Collect every row below that contains the string "counselling", copying each one in full. Matching is case-sensitive.

*** Begin section ***

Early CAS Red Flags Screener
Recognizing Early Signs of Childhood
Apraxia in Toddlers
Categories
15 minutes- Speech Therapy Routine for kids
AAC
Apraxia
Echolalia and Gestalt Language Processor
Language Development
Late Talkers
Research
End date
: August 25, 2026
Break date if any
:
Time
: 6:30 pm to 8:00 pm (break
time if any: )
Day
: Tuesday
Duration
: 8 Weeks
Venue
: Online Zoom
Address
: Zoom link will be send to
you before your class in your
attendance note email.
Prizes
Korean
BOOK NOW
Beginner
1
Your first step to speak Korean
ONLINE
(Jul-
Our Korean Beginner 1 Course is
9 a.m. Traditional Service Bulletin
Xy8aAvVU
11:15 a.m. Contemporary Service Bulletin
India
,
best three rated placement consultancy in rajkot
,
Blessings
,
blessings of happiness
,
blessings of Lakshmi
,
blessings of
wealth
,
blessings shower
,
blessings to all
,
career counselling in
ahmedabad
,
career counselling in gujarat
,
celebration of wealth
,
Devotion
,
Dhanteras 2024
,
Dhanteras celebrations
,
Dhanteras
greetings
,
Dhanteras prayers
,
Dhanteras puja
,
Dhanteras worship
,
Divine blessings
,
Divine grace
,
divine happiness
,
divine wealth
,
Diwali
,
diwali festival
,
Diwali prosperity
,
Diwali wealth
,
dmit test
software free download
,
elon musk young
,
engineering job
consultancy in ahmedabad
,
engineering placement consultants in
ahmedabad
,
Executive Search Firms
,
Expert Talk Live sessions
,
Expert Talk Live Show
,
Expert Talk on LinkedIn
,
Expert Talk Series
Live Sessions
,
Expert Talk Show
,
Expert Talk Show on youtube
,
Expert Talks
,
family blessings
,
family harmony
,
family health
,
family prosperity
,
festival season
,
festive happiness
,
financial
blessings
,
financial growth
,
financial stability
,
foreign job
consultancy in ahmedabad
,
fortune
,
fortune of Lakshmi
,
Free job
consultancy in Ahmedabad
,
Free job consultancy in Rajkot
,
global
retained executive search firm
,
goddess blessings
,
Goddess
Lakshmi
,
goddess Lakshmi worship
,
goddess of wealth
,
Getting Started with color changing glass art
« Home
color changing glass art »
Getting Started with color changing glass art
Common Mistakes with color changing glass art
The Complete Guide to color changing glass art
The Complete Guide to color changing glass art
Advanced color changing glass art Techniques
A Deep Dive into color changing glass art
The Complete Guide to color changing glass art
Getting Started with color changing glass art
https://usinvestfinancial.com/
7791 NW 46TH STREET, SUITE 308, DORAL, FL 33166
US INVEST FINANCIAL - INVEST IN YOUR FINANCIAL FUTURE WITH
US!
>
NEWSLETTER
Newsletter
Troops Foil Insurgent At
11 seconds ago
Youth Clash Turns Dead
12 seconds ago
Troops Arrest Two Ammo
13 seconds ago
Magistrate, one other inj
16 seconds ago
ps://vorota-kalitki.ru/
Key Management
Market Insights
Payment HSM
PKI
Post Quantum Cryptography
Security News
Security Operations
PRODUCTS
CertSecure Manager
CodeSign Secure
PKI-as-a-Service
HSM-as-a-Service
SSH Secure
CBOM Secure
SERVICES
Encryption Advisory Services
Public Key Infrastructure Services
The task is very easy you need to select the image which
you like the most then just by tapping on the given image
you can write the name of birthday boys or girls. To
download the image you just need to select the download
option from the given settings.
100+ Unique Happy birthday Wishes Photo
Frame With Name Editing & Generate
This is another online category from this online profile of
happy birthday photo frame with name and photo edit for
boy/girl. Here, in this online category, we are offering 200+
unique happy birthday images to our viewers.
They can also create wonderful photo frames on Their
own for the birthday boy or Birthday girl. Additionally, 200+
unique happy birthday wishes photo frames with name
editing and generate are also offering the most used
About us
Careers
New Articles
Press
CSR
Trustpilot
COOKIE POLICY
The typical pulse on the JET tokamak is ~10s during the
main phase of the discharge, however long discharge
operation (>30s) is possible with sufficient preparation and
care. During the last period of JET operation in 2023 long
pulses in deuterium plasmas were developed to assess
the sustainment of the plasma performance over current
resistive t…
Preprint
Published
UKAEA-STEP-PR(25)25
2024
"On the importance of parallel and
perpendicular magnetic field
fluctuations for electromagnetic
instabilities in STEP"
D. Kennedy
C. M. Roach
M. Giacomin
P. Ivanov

*** End section ***

ANSWER AREA:
career counselling in
career counselling in gujarat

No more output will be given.